**DOCUMENT EXCERPT**
>> Begin
Although it generated much debate in early 2014, the Keystone Pipeline ultimately received little attention in the election, with environmentalists instead focused on fighting global warming and supporting the EPA's proposed regulations on greenhouse gas emissions. Another potentially important issue, net neutrality, received little attention during the campaign.

National exit polling showed that 45% of voters said the economy was their most important issue. This was a decline from 2010 and 2008 (when 59% of voters and 63% of voters, respectively, named it as their top issue), but was still the most common issue cited by voters as most important to them. Smaller numbers of voters named health care, foreign policy, or illegal immigration as their top issues, or same-sex marriage, Ebola, or the legalization of marijuana as their top issues.

== Federal elections ==

With a final total of 247 seats (56.78%) in the House and 54 seats in the Senate, the Republicans ultimately achieved their largest majority in the U.S. Congress since the 71st Congress in 1929.

=== Congressional elections ===

==== Senate elections ====

All 33 seats in Senate Class II were up for election. Additionally, three special elections were held to fill vacancies in Class III.

Of the 36 Senate races, the Republican Party won 24 (a net gain of nine seats, which represents the largest gain for a party in the Senate since 1980, and the largest Senate gain in a midterm since 1958) and the Democratic Party won 12, thus resulting in the Republicans regaining control of the Senate for the first time since 2006, with a total of 54 seats. The race in Louisiana headed to a run-off on December 6, 2014, in which Rep. Bill Cassidy (R) defeated 3-term incumbent Sen. Mary Landrieu 55.9% to 44.1%.
>> End
**DATA EXCERPTS**
>> Begin
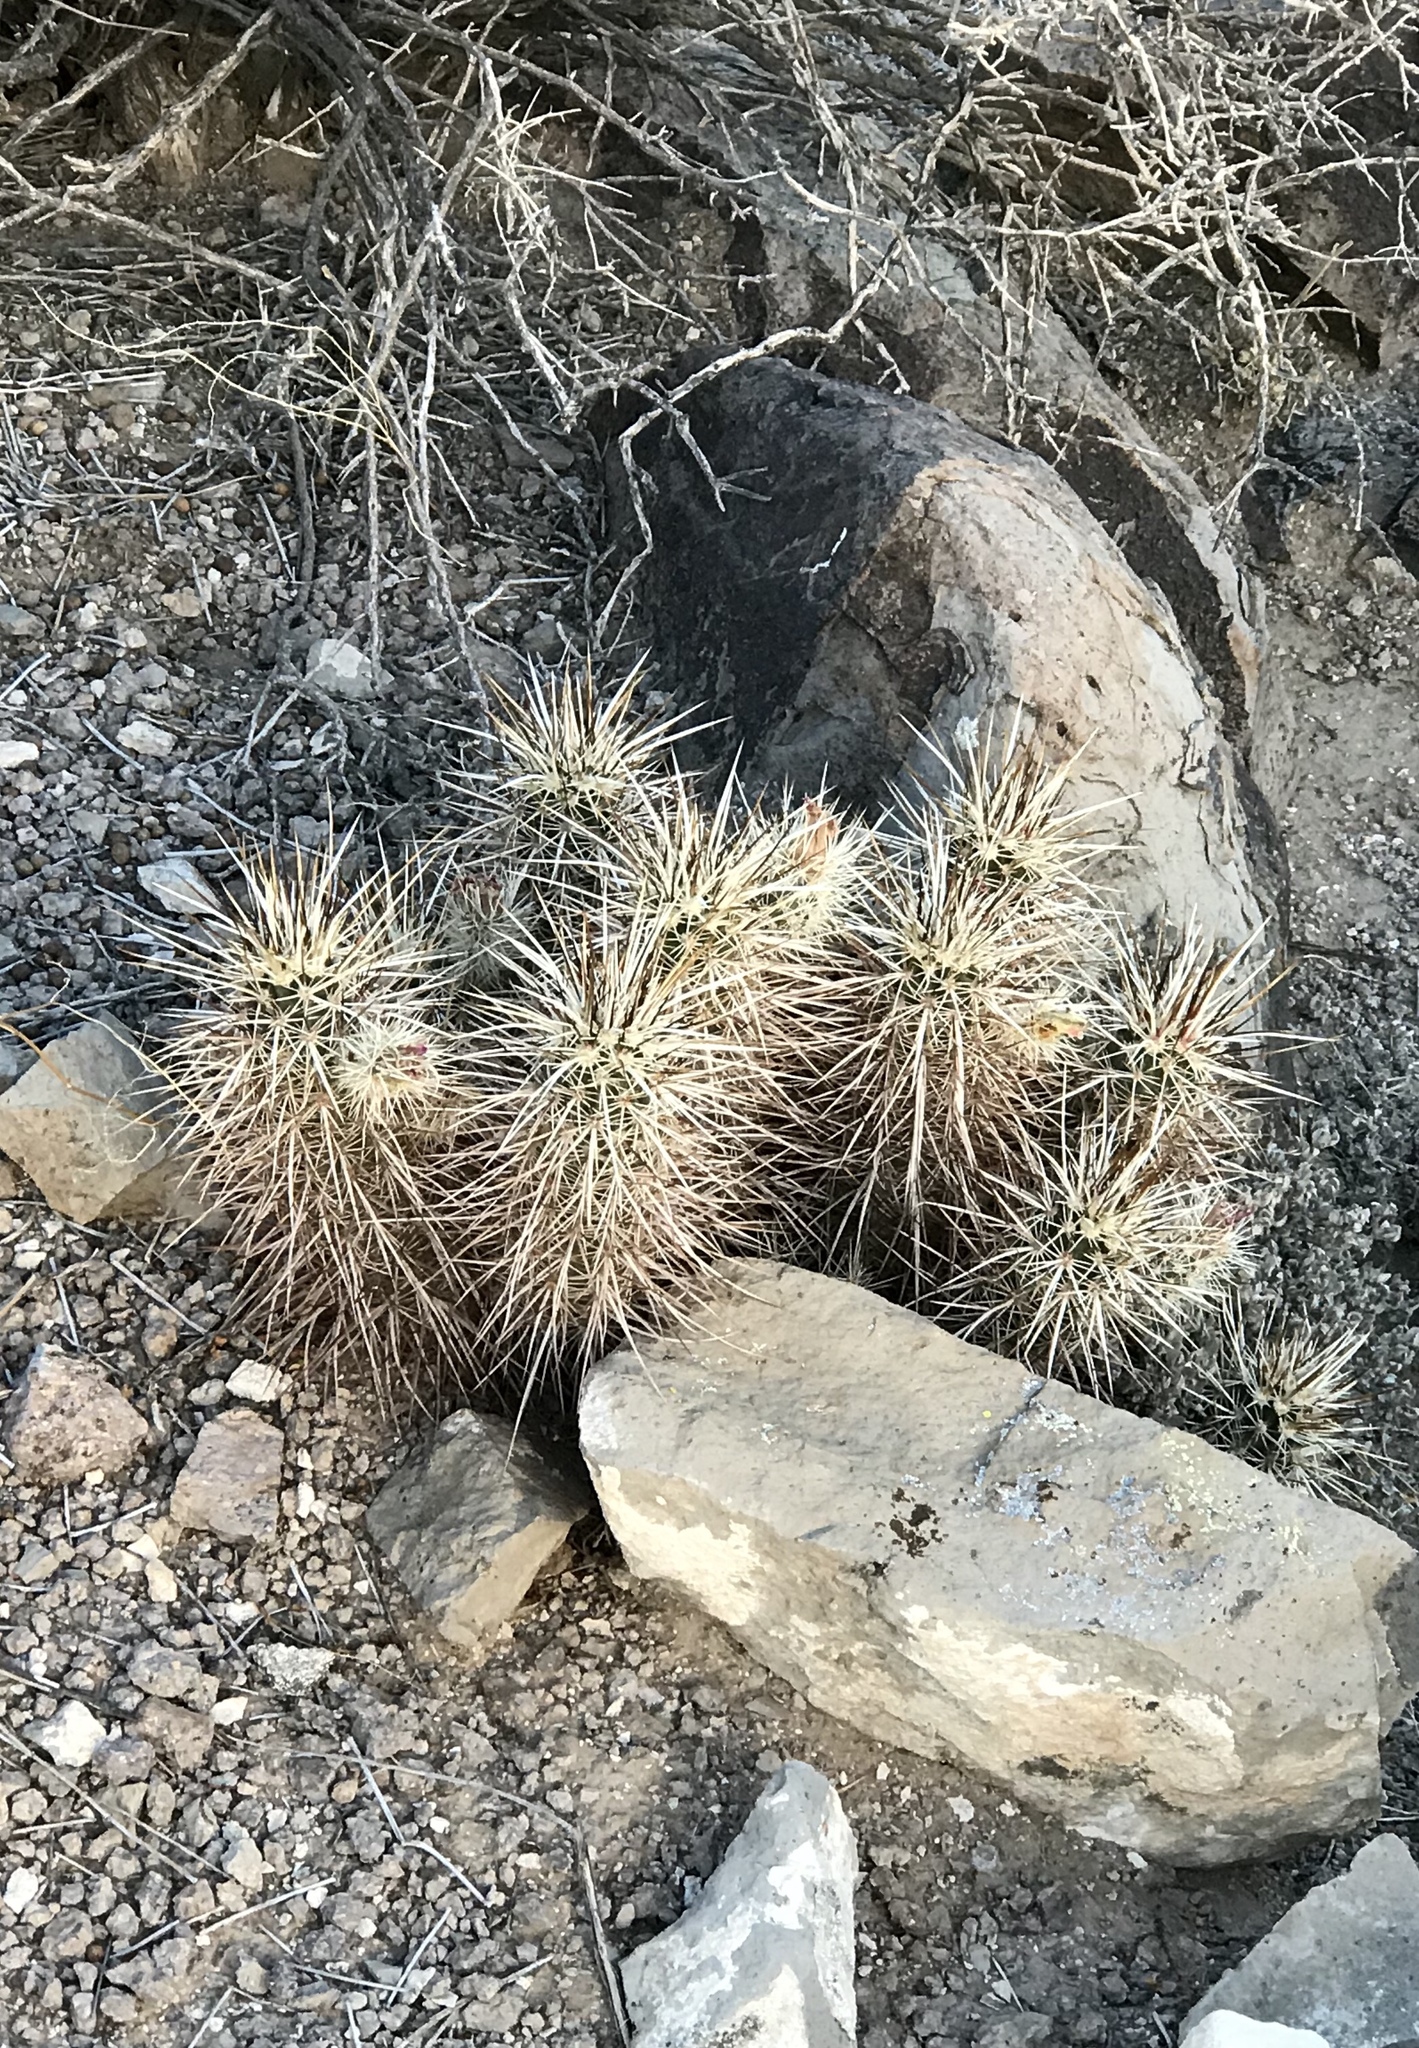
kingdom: Plantae
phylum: Tracheophyta
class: Magnoliopsida
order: Caryophyllales
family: Cactaceae
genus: Echinocereus
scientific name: Echinocereus engelmannii
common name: Engelmann's hedgehog cactus
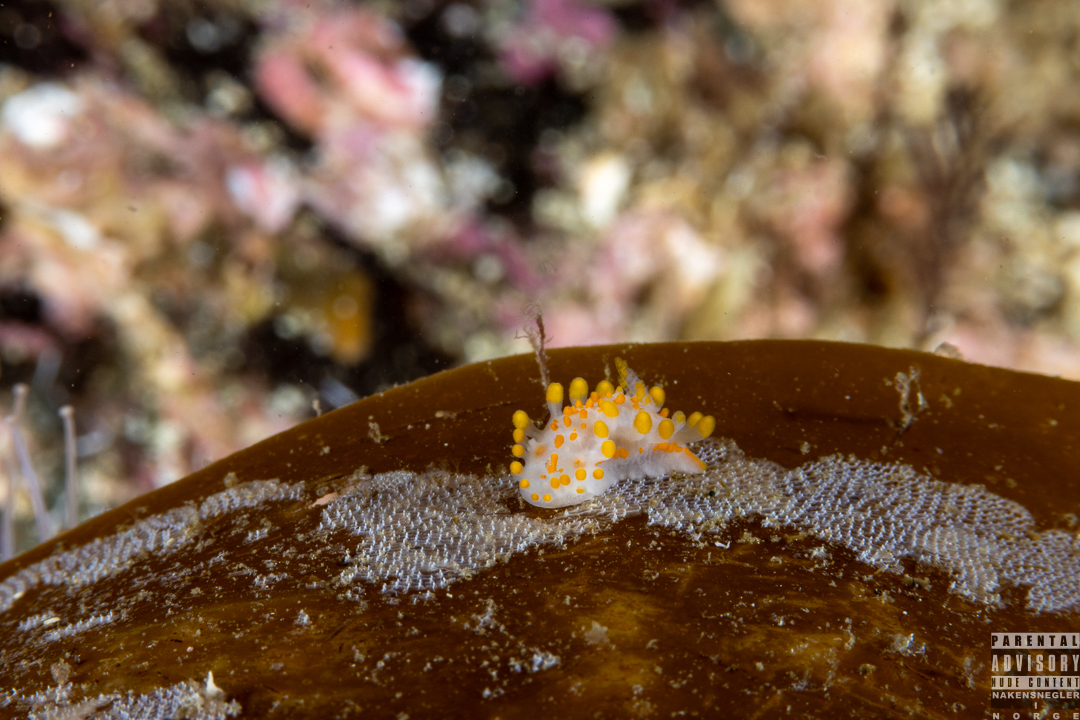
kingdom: Animalia
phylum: Mollusca
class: Gastropoda
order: Nudibranchia
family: Polyceridae
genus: Limacia
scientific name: Limacia clavigera
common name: Orange-clubbed sea slug
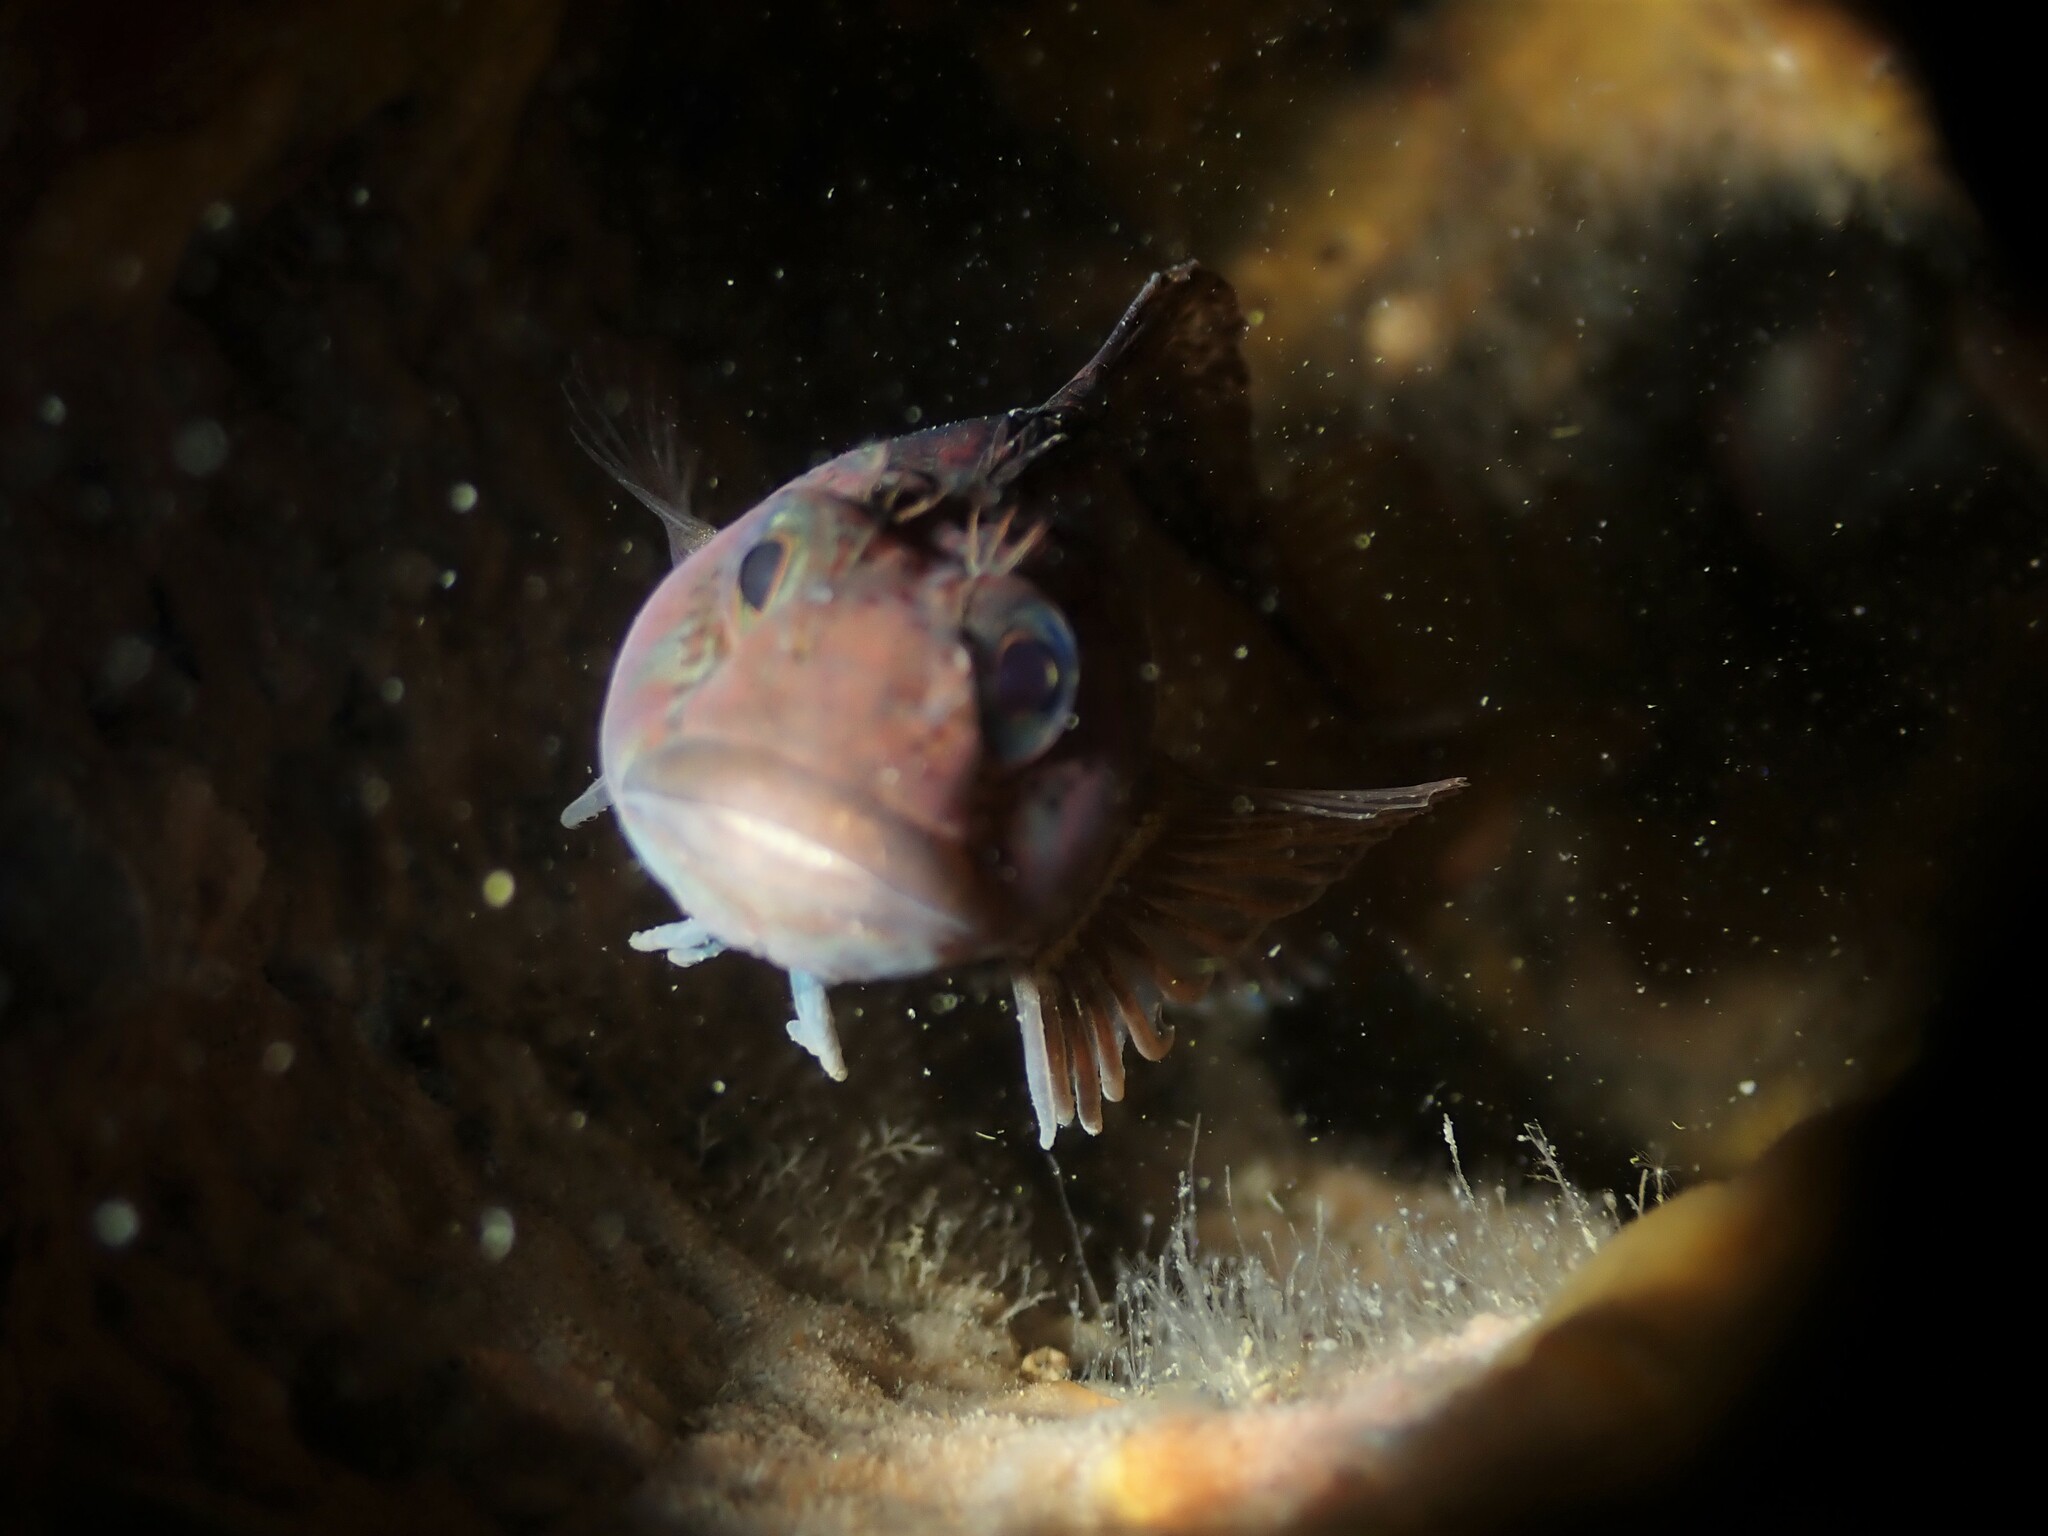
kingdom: Animalia
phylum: Chordata
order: Perciformes
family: Tripterygiidae
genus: Forsterygion
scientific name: Forsterygion gymnotum
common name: Multifid-tentacled robust triplefin
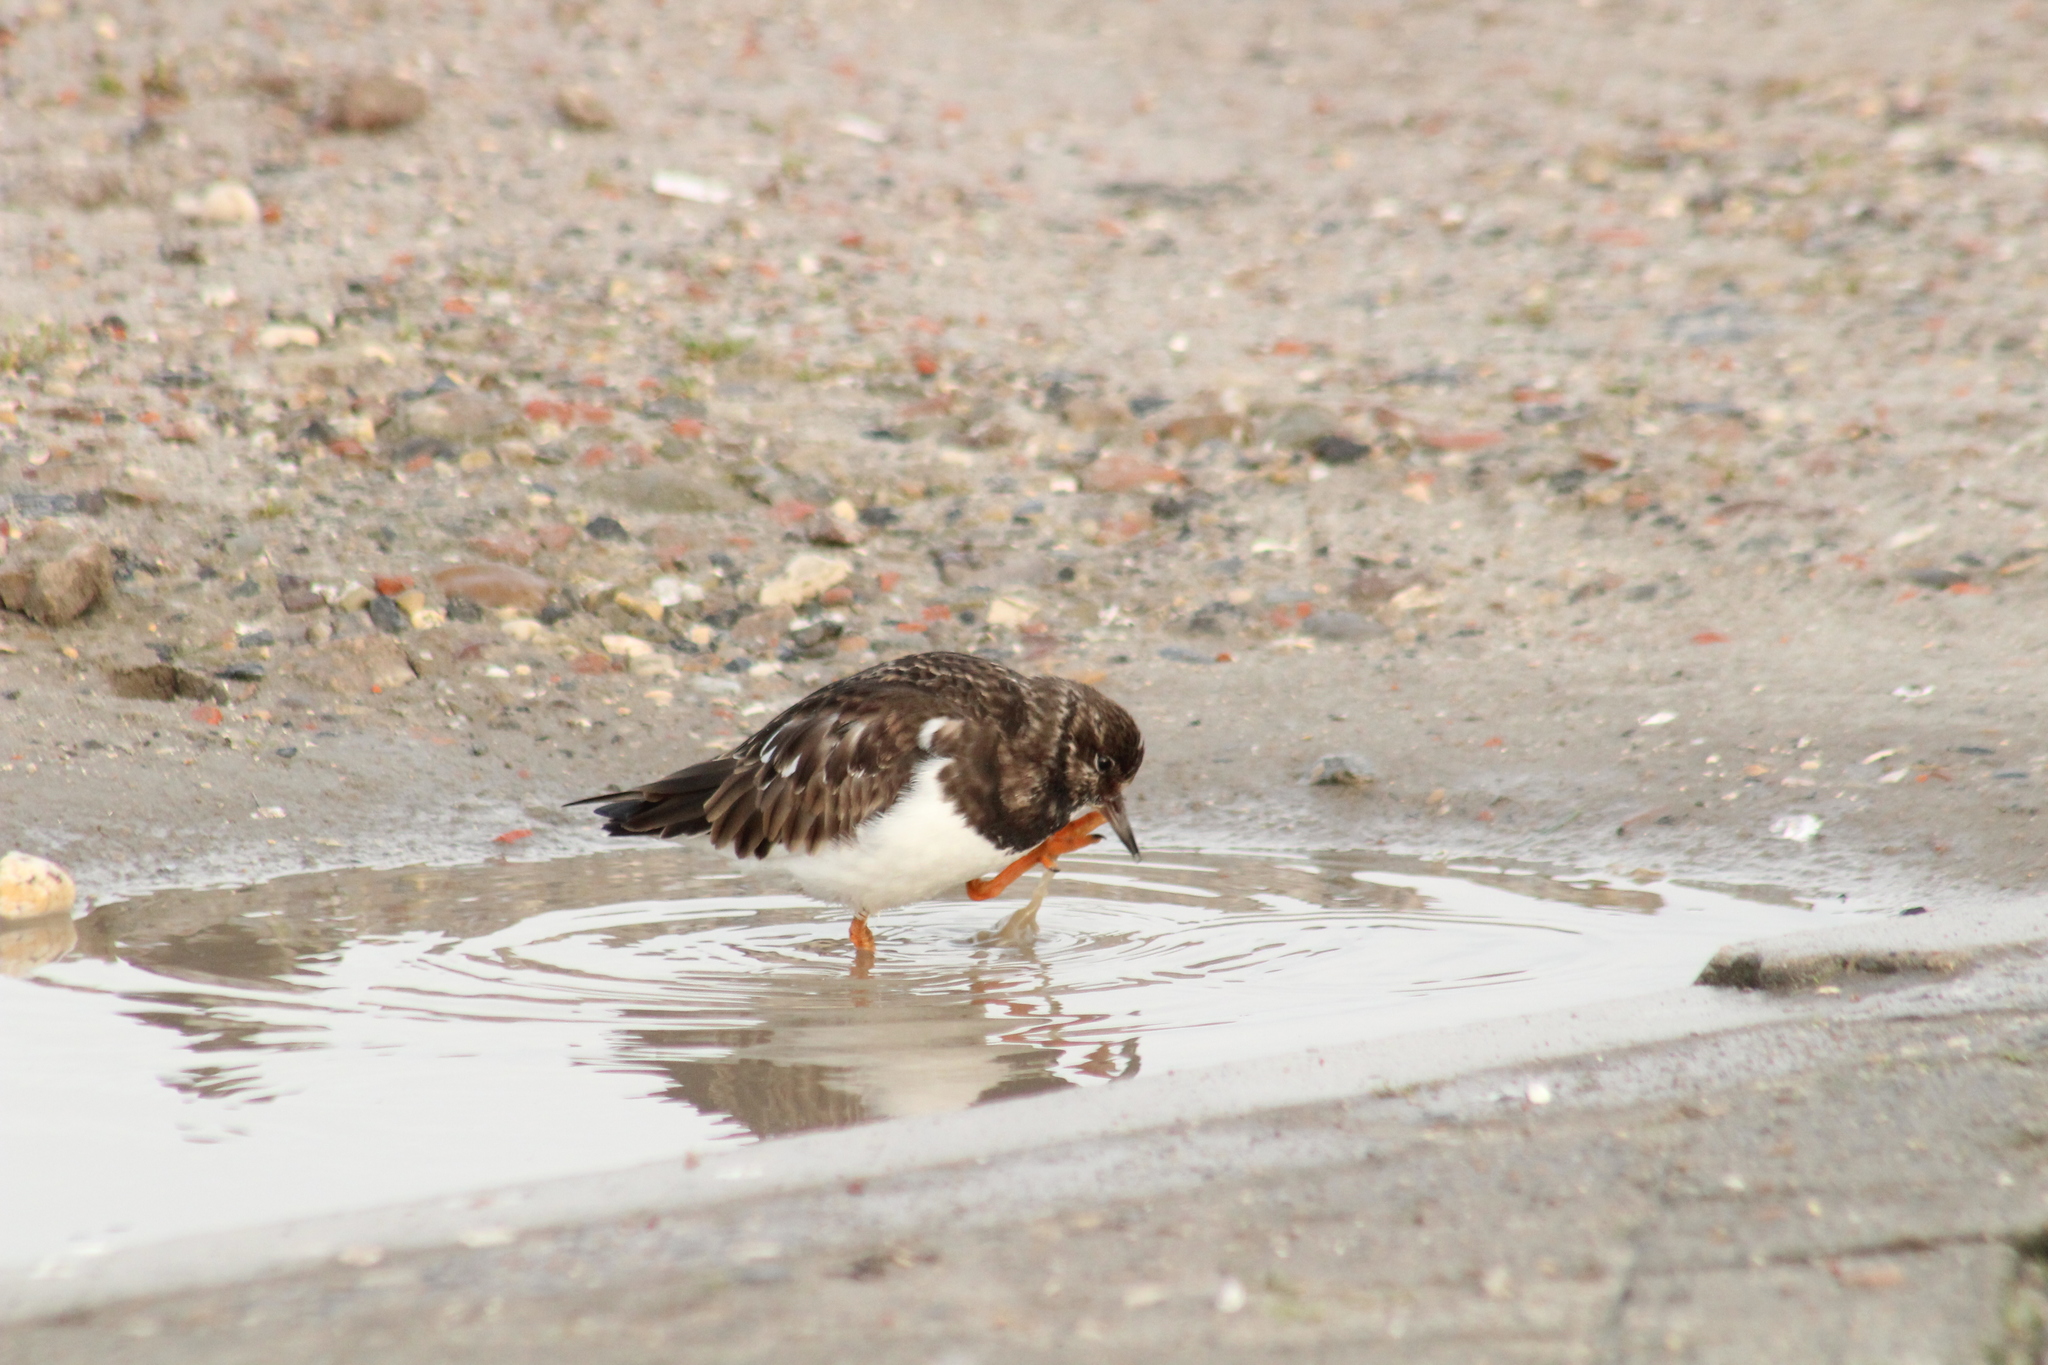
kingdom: Animalia
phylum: Chordata
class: Aves
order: Charadriiformes
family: Scolopacidae
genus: Arenaria
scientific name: Arenaria interpres
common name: Ruddy turnstone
>> End
**TASK LIST**
a. Count the lines in the listing that contain the string "scientific", treating uppercase and lowercase as different, and give only the number.
b. Continue the passage on the 2014 elections from the point where it stops.
The passage on the 2014 elections and the listing have nothing to do with each other.

**THE RESPONSES**
a. 4

b.
==== House of Representatives elections ====

All 435 voting seats in the United States House of Representatives were up for election. Elections were held to select the delegates for the District of Columbia and four of the five U.S. territories. The only seat in the House not up for election was the Resident Commissioner of Puerto Rico, who serves a four-year term. The Republican party won 247 seats (a net gain of 13 seats) and the Democratic Party, 188 seats. Thus, the Republicans gained their largest majority in the House since 1928. Nationwide, Republicans won the popular vote for the House of Representatives by a margin of 5.7 percent.

On March 11, there was a special election for Florida's 13th congressional district, won by the Republican Party.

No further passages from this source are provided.